* [Excerpted passage]:
start

When it comes to travel planning, my job is to research what to see and Dan handles the bookings. Until Cambodia. Dan had been wanting to see Angkor Wat for such a long time that I asked him to plan the entire Siem Reap itinerary.
I should have expected no less than this: My resourceful husband found a local to help him find the best things to do in Siem Reap. (Is that cheating?)
Okay, he didn't hire just any local. This Siem Reap native had been a private tour guide for over 20 years, his English was excellent and he responded quickly to Dan’s questions.
I was shocked at how quickly Dan had the trip arranged. No fair. It takes me weeks of research and planning. Maybe he should take over that responsibility and let me spend more time with my Kindle and online, reading more about our next destination and what to do there.
What do you think?
One week around Siem Reap and Angkor
Most tourists are in Siem Reap for only a few days. They’ll visit Angkor Wat and a few other sights, then head off to Phnom Penh. As a result, Sunny had never needed to offer anything longer than four-day itineraries on his website, Smile Cambodia Tour.

end

* [Excerpted data]:

start

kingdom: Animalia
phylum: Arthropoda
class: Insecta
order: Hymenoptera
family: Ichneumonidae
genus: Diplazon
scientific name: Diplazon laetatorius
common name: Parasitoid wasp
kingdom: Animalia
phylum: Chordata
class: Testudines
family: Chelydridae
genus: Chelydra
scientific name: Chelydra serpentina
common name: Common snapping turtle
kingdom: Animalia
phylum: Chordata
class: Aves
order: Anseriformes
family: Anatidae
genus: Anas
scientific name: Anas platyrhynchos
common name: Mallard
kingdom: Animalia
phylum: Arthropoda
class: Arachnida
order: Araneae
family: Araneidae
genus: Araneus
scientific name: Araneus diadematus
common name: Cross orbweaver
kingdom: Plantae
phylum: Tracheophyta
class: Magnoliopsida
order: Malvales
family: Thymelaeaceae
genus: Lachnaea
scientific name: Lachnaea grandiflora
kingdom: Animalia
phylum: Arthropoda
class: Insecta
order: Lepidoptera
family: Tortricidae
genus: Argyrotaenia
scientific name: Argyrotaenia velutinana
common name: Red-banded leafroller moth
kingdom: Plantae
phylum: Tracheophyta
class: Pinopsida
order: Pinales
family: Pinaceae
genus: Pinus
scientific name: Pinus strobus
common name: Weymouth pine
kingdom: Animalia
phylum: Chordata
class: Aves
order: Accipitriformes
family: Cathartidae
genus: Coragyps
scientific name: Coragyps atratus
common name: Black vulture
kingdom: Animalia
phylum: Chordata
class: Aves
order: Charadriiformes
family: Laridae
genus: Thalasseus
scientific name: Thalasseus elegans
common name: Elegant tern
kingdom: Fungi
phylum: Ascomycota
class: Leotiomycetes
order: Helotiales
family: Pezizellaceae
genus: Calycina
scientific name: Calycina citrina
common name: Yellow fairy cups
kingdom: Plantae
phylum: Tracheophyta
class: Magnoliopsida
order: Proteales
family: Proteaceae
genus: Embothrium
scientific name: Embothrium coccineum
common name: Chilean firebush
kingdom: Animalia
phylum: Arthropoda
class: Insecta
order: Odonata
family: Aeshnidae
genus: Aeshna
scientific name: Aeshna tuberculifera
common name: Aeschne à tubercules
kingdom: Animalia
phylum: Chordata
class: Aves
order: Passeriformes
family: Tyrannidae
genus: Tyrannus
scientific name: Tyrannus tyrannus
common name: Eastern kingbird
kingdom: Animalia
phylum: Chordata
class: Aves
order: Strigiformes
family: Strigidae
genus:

end

* [Parts of the exercise]:
[1] From the Siem Reap travel post, output the part that opens with the words containing "I should have" and closes with "to Dan’s questions.".
[2] Answer these questions using the Siem Reap travel post.
(a) For how many years had the Siem Reap native worked as a private tour guide?
(b) What is the name of Sunny's website?
(c) According to the post, where do most tourists go after visiting Angkor Wat and a few other sights?
[3] Name every place mentioned in the Siem Reap travel post.

* [Answers to the exercise]:
[1]
I should have expected no less than this: My resourceful husband found a local to help him find the best things to do in Siem Reap. (Is that cheating?)
Okay, he didn't hire just any local. This Siem Reap native had been a private tour guide for over 20 years, his English was excellent and he responded quickly to Dan’s questions.

[2]
(a) Over 20 years.
(b) Smile Cambodia Tour.
(c) Phnom Penh.

[3] Cambodia, Angkor Wat, Siem Reap, Angkor, Phnom Penh